▸ Set problem: Write out the data verbatim, from the line containing "pose: elev=225.7 azim=150.3" up to and including the line containing "Dot at: (319, 281)".

▸ Supplied data:
>> Start

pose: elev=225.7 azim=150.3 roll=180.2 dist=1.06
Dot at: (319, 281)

>> End
>> Start

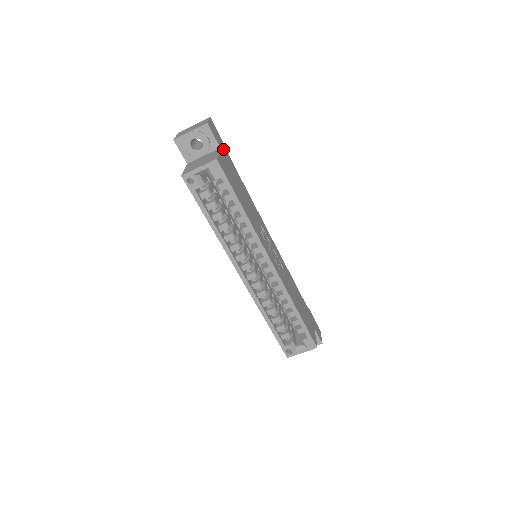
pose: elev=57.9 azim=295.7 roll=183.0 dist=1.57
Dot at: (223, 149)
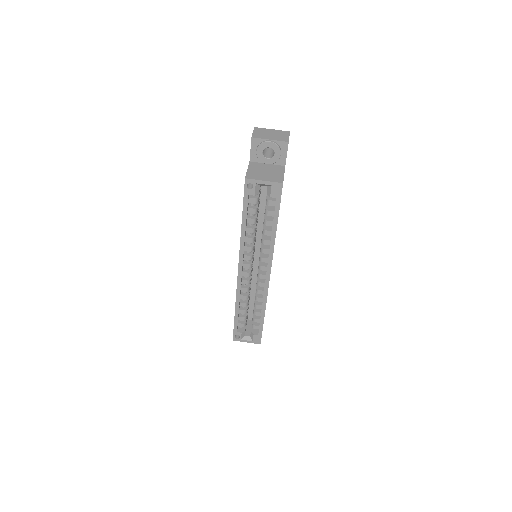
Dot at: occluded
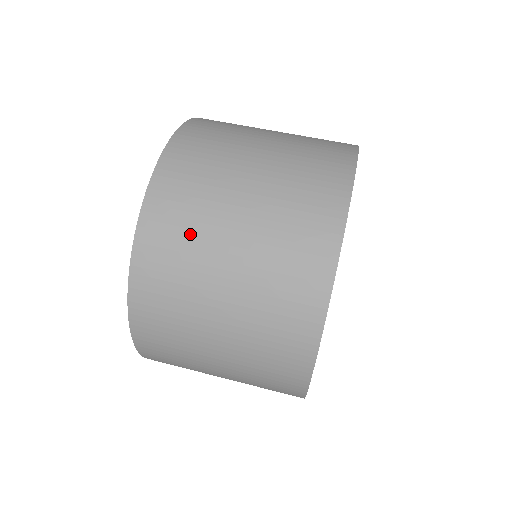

>> End

▸ Response:
pose: elev=225.7 azim=150.3 roll=180.2 dist=1.06
Dot at: (319, 281)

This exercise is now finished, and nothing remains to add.